Latest News Thu, Jun 22, 2023 5:58 AM
Railways, locomotion and simple engineering concepts hold a special place in children’s imagination.
Designed by De Matos Ryan, Wonderlab: The Bramall Gallery at the National Railway Museum in York will inspire future generations of engineers and inventors.
Hands-on experimentation and creative exploration will excite, inspire and challenge young minds, bringing awareness to sustainability and energy.
The gallery’s 18 interactive exhibits showcase different engineering and railway concepts, encouraging visitors to think like engineers and develop skills as they design, build and test in an exciting, permissive and playful manner.
The ‘Feel the Force’ exhibit, for example, explores design streamlining through physically experiencing aerodynamics. The engaging and intuitive open-plan workshop aims to stimulate social interaction and is intended to bring together existing and new audiences. The space appeals to a cross-generational audience but focuses on captivating the minds of 7–14-year-olds.
To create the exhibits, a process of testing and prototyping involved more than 1,300 people, including experts within the rail industry, education, local community groups and members of the public.
With accessibility at the core of the design, De Matos Ryan engaged with specialists to ensure that the gallery is welcoming to all. The design scheme explores different forms of ‘Motion’ evoked by railway engineering, particularly the perception of relative motion in relation to static volumes, surfaces, textures and light.

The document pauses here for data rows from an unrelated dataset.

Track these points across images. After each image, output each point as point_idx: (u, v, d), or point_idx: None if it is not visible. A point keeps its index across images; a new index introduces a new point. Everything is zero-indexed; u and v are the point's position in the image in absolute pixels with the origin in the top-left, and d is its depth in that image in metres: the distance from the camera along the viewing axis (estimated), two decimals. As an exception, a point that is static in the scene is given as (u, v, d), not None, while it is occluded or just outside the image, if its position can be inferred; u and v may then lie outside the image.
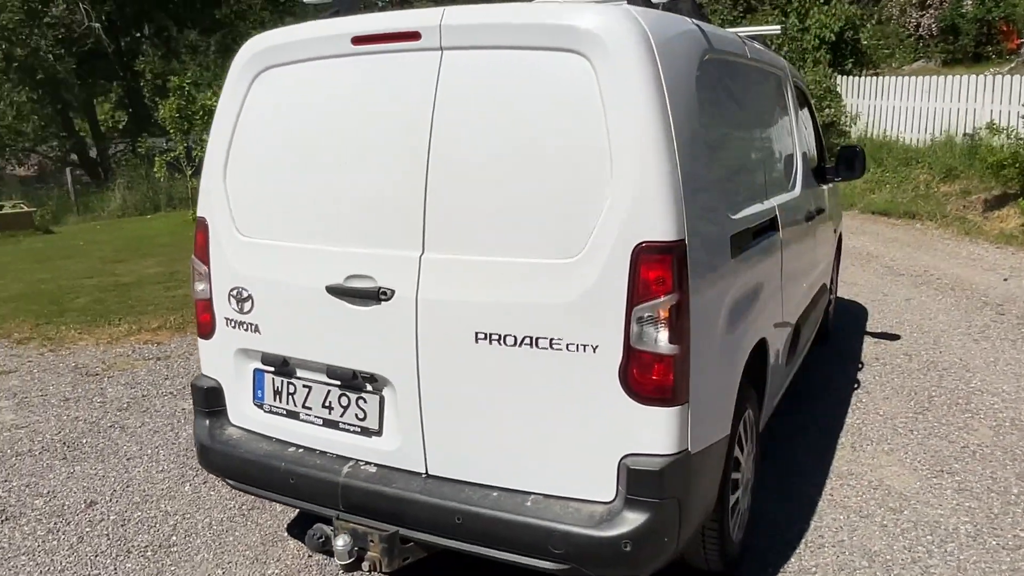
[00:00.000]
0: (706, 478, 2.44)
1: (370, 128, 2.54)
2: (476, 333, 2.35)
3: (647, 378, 2.20)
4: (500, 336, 2.33)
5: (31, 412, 4.74)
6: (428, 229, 2.42)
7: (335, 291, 2.54)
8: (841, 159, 5.00)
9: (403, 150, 2.45)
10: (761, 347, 3.11)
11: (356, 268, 2.51)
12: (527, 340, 2.30)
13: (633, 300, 2.18)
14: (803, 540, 3.18)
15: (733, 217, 2.64)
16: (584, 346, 2.24)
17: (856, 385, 4.92)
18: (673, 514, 2.26)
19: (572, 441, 2.31)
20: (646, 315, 2.18)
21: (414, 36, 2.44)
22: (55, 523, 3.42)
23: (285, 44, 2.72)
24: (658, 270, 2.17)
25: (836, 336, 5.92)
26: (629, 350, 2.20)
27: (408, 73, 2.46)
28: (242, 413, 2.89)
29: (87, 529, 3.37)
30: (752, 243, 2.84)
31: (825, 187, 4.92)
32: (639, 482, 2.23)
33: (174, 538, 3.29)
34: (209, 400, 2.95)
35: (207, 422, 2.95)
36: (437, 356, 2.43)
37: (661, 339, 2.18)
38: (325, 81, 2.64)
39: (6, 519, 3.47)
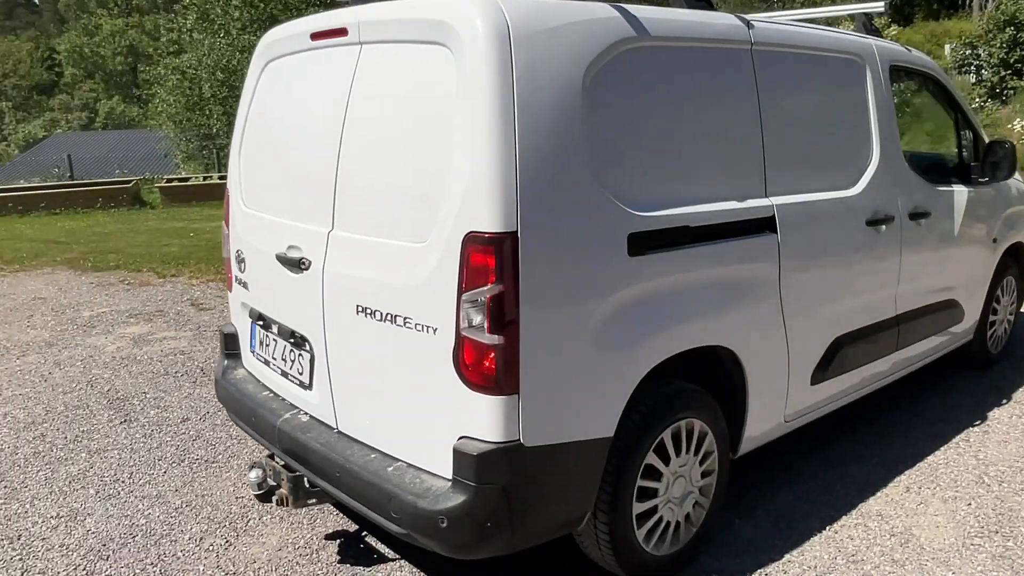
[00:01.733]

Sited in the 1,500m2 former locomotive repair workshop, the scheme draws inspiration from its layered history and authentic, raw interior and stitches new and old building fabric together. A family of new ‘engineering’ timber structures, reminiscent of iconic locomotive fragments, act as screening and layering devices to define zones and create areas of intimacy within the largely open-plan gallery.
Housing the Weston Showspace and the Wallace Learning Space, the shape and construction of the structures communicates and celebrates the creative process and language of core railway engineering principles, taking inspiration from key exhibits and concepts throughout the museum. The Wallace Learning Space, for example, draws inspiration from the Ellerman Lines steam locomotive to create a surreal and engaging play on scale where visitors metaphorically transform into the size of a steam drop.
A sustainably sourced timber lining skirts the perimeter of the space to reduce the gallery’s imposing scale and add a sense of warmth and calm against which the interactives are set.
The lining gently evolves to become work benches, seating areas, storage cupboards and viewing portals. Imperfections and historical wear and tear, such as the concrete floor, are exposed and celebrated.
The memory, rawness and energy of the building’s existing use has been maintained where possible. Larger-scale permanent structures, such as the wheel drop, pits and crane, have been re-activated to form the framework and supporting elements for new content.
De Matos Ryan worked collaboratively with graphic designers Lucienne Roberts +. The gallery will include two unique art installations by artists Pippa Hale and Steve Messam.